With nothing left out, repeat every entry exactly.

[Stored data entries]
'''

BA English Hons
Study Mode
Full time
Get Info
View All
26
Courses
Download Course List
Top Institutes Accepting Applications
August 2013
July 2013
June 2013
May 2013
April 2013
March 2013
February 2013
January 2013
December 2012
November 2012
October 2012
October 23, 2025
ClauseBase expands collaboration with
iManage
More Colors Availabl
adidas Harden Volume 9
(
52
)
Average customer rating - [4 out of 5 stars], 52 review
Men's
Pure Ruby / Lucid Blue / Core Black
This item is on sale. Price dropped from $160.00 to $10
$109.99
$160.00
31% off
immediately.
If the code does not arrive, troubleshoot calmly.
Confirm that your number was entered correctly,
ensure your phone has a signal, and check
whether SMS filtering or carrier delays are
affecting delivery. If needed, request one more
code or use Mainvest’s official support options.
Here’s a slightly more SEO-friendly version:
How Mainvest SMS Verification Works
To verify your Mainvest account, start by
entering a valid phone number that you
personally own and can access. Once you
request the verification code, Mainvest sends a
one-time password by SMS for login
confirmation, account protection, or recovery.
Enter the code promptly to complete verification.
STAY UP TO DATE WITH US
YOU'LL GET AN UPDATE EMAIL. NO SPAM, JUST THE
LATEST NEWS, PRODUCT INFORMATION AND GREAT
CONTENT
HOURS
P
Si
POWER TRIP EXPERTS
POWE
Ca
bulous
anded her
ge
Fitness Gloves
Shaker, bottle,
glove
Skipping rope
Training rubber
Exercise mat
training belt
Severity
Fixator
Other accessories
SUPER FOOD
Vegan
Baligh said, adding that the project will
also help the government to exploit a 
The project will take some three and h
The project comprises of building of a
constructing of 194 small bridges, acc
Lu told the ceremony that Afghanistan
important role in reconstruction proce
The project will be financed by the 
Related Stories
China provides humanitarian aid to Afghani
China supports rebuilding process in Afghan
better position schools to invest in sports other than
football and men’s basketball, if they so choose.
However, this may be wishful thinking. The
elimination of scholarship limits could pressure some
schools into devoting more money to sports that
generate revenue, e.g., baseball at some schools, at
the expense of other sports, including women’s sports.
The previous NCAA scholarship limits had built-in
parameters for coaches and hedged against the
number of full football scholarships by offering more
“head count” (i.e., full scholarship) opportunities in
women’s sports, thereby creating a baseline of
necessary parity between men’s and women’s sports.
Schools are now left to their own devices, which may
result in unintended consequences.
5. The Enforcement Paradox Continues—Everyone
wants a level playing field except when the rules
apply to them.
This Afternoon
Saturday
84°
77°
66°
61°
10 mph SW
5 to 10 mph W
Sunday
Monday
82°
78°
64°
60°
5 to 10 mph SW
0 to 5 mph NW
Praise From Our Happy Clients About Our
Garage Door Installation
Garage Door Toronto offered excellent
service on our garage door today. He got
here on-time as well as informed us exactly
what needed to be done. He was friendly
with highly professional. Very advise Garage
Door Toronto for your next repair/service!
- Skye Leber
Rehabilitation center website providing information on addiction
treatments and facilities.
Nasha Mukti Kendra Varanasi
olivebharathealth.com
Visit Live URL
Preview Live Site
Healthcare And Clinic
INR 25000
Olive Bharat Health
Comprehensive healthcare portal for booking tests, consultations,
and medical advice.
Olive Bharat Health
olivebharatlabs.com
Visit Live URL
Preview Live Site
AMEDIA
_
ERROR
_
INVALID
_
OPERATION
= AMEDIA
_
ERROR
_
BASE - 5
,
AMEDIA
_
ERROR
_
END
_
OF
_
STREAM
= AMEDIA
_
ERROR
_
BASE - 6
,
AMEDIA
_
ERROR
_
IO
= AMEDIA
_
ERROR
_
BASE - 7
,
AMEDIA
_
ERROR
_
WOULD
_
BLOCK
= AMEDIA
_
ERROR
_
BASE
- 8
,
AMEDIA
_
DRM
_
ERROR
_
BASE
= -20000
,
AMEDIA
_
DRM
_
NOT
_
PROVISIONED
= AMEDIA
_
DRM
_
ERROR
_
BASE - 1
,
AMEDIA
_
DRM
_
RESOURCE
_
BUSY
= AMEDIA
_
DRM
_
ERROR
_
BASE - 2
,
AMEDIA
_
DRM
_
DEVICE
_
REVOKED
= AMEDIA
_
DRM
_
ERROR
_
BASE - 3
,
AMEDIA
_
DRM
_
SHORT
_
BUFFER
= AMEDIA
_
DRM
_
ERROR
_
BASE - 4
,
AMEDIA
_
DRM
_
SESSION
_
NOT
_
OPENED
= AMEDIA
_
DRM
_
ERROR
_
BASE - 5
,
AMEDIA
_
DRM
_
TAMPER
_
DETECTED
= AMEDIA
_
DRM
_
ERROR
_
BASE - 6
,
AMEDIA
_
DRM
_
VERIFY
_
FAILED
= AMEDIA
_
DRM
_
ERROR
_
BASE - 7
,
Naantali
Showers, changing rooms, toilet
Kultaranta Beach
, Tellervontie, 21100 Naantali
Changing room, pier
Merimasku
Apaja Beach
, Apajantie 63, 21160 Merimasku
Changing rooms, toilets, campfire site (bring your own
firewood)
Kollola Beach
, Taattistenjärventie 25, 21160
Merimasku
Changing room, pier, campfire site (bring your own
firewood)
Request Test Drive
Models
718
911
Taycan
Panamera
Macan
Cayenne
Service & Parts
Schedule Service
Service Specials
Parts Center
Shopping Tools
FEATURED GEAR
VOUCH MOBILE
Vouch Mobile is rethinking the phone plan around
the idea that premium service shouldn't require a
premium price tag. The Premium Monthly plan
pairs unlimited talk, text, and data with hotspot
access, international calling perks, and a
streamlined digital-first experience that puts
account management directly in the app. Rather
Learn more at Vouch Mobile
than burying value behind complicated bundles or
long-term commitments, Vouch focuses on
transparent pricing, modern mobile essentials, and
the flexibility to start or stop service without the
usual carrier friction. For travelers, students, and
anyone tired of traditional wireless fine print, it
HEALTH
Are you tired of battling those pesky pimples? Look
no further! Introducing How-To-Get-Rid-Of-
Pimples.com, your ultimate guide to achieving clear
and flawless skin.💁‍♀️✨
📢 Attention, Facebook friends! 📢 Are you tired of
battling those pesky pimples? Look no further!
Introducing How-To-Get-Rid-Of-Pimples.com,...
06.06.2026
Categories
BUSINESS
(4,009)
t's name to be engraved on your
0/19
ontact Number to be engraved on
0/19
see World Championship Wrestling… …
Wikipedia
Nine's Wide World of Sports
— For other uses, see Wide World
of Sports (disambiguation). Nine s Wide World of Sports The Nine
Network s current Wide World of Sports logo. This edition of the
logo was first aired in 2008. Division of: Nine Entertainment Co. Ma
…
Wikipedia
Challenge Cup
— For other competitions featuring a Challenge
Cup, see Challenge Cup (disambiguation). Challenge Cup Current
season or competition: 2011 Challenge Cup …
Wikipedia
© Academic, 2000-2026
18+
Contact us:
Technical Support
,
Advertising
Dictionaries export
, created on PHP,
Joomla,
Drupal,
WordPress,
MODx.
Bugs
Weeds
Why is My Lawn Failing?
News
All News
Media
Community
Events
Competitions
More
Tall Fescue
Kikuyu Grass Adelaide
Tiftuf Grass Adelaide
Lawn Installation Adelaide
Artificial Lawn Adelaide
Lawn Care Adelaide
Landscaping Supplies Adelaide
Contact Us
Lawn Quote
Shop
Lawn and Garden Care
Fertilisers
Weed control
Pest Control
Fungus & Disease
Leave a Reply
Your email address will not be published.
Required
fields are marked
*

'''

> RESULT
BA English Hons
Study Mode
Full time
Get Info
View All
26
Courses
Download Course List
Top Institutes Accepting Applications
August 2013
July 2013
June 2013
May 2013
April 2013
March 2013
February 2013
January 2013
December 2012
November 2012
October 2012
October 23, 2025
ClauseBase expands collaboration with
iManage
More Colors Availabl
adidas Harden Volume 9
(
52
)
Average customer rating - [4 out of 5 stars], 52 review
Men's
Pure Ruby / Lucid Blue / Core Black
This item is on sale. Price dropped from $160.00 to $10
$109.99
$160.00
31% off
immediately.
If the code does not arrive, troubleshoot calmly.
Confirm that your number was entered correctly,
ensure your phone has a signal, and check
whether SMS filtering or carrier delays are
affecting delivery. If needed, request one more
code or use Mainvest’s official support options.
Here’s a slightly more SEO-friendly version:
How Mainvest SMS Verification Works
To verify your Mainvest account, start by
entering a valid phone number that you
personally own and can access. Once you
request the verification code, Mainvest sends a
one-time password by SMS for login
confirmation, account protection, or recovery.
Enter the code promptly to complete verification.
STAY UP TO DATE WITH US
YOU'LL GET AN UPDATE EMAIL. NO SPAM, JUST THE
LATEST NEWS, PRODUCT INFORMATION AND GREAT
CONTENT
HOURS
P
Si
POWER TRIP EXPERTS
POWE
Ca
bulous
anded her
ge
Fitness Gloves
Shaker, bottle,
glove
Skipping rope
Training rubber
Exercise mat
training belt
Severity
Fixator
Other accessories
SUPER FOOD
Vegan
Baligh said, adding that the project will
also help the government to exploit a 
The project will take some three and h
The project comprises of building of a
constructing of 194 small bridges, acc
Lu told the ceremony that Afghanistan
important role in reconstruction proce
The project will be financed by the 
Related Stories
China provides humanitarian aid to Afghani
China supports rebuilding process in Afghan
better position schools to invest in sports other than
football and men’s basketball, if they so choose.
However, this may be wishful thinking. The
elimination of scholarship limits could pressure some
schools into devoting more money to sports that
generate revenue, e.g., baseball at some schools, at
the expense of other sports, including women’s sports.
The previous NCAA scholarship limits had built-in
parameters for coaches and hedged against the
number of full football scholarships by offering more
“head count” (i.e., full scholarship) opportunities in
women’s sports, thereby creating a baseline of
necessary parity between men’s and women’s sports.
Schools are now left to their own devices, which may
result in unintended consequences.
5. The Enforcement Paradox Continues—Everyone
wants a level playing field except when the rules
apply to them.
This Afternoon
Saturday
84°
77°
66°
61°
10 mph SW
5 to 10 mph W
Sunday
Monday
82°
78°
64°
60°
5 to 10 mph SW
0 to 5 mph NW
Praise From Our Happy Clients About Our
Garage Door Installation
Garage Door Toronto offered excellent
service on our garage door today. He got
here on-time as well as informed us exactly
what needed to be done. He was friendly
with highly professional. Very advise Garage
Door Toronto for your next repair/service!
- Skye Leber
Rehabilitation center website providing information on addiction
treatments and facilities.
Nasha Mukti Kendra Varanasi
olivebharathealth.com
Visit Live URL
Preview Live Site
Healthcare And Clinic
INR 25000
Olive Bharat Health
Comprehensive healthcare portal for booking tests, consultations,
and medical advice.
Olive Bharat Health
olivebharatlabs.com
Visit Live URL
Preview Live Site
AMEDIA
_
ERROR
_
INVALID
_
OPERATION
= AMEDIA
_
ERROR
_
BASE - 5
,
AMEDIA
_
ERROR
_
END
_
OF
_
STREAM
= AMEDIA
_
ERROR
_
BASE - 6
,
AMEDIA
_
ERROR
_
IO
= AMEDIA
_
ERROR
_
BASE - 7
,
AMEDIA
_
ERROR
_
WOULD
_
BLOCK
= AMEDIA
_
ERROR
_
BASE
- 8
,
AMEDIA
_
DRM
_
ERROR
_
BASE
= -20000
,
AMEDIA
_
DRM
_
NOT
_
PROVISIONED
= AMEDIA
_
DRM
_
ERROR
_
BASE - 1
,
AMEDIA
_
DRM
_
RESOURCE
_
BUSY
= AMEDIA
_
DRM
_
ERROR
_
BASE - 2
,
AMEDIA
_
DRM
_
DEVICE
_
REVOKED
= AMEDIA
_
DRM
_
ERROR
_
BASE - 3
,
AMEDIA
_
DRM
_
SHORT
_
BUFFER
= AMEDIA
_
DRM
_
ERROR
_
BASE - 4
,
AMEDIA
_
DRM
_
SESSION
_
NOT
_
OPENED
= AMEDIA
_
DRM
_
ERROR
_
BASE - 5
,
AMEDIA
_
DRM
_
TAMPER
_
DETECTED
= AMEDIA
_
DRM
_
ERROR
_
BASE - 6
,
AMEDIA
_
DRM
_
VERIFY
_
FAILED
= AMEDIA
_
DRM
_
ERROR
_
BASE - 7
,
Naantali
Showers, changing rooms, toilet
Kultaranta Beach
, Tellervontie, 21100 Naantali
Changing room, pier
Merimasku
Apaja Beach
, Apajantie 63, 21160 Merimasku
Changing rooms, toilets, campfire site (bring your own
firewood)
Kollola Beach
, Taattistenjärventie 25, 21160
Merimasku
Changing room, pier, campfire site (bring your own
firewood)
Request Test Drive
Models
718
911
Taycan
Panamera
Macan
Cayenne
Service & Parts
Schedule Service
Service Specials
Parts Center
Shopping Tools
FEATURED GEAR
VOUCH MOBILE
Vouch Mobile is rethinking the phone plan around
the idea that premium service shouldn't require a
premium price tag. The Premium Monthly plan
pairs unlimited talk, text, and data with hotspot
access, international calling perks, and a
streamlined digital-first experience that puts
account management directly in the app. Rather
Learn more at Vouch Mobile
than burying value behind complicated bundles or
long-term commitments, Vouch focuses on
transparent pricing, modern mobile essentials, and
the flexibility to start or stop service without the
usual carrier friction. For travelers, students, and
anyone tired of traditional wireless fine print, it
HEALTH
Are you tired of battling those pesky pimples? Look
no further! Introducing How-To-Get-Rid-Of-
Pimples.com, your ultimate guide to achieving clear
and flawless skin.💁‍♀️✨
📢 Attention, Facebook friends! 📢 Are you tired of
battling those pesky pimples? Look no further!
Introducing How-To-Get-Rid-Of-Pimples.com,...
06.06.2026
Categories
BUSINESS
(4,009)
t's name to be engraved on your
0/19
ontact Number to be engraved on
0/19
see World Championship Wrestling… …
Wikipedia
Nine's Wide World of Sports
— For other uses, see Wide World
of Sports (disambiguation). Nine s Wide World of Sports The Nine
Network s current Wide World of Sports logo. This edition of the
logo was first aired in 2008. Division of: Nine Entertainment Co. Ma
…
Wikipedia
Challenge Cup
— For other competitions featuring a Challenge
Cup, see Challenge Cup (disambiguation). Challenge Cup Current
season or competition: 2011 Challenge Cup …
Wikipedia
© Academic, 2000-2026
18+
Contact us:
Technical Support
,
Advertising
Dictionaries export
, created on PHP,
Joomla,
Drupal,
WordPress,
MODx.
Bugs
Weeds
Why is My Lawn Failing?
News
All News
Media
Community
Events
Competitions
More
Tall Fescue
Kikuyu Grass Adelaide
Tiftuf Grass Adelaide
Lawn Installation Adelaide
Artificial Lawn Adelaide
Lawn Care Adelaide
Landscaping Supplies Adelaide
Contact Us
Lawn Quote
Shop
Lawn and Garden Care
Fertilisers
Weed control
Pest Control
Fungus & Disease
Leave a Reply
Your email address will not be published.
Required
fields are marked
*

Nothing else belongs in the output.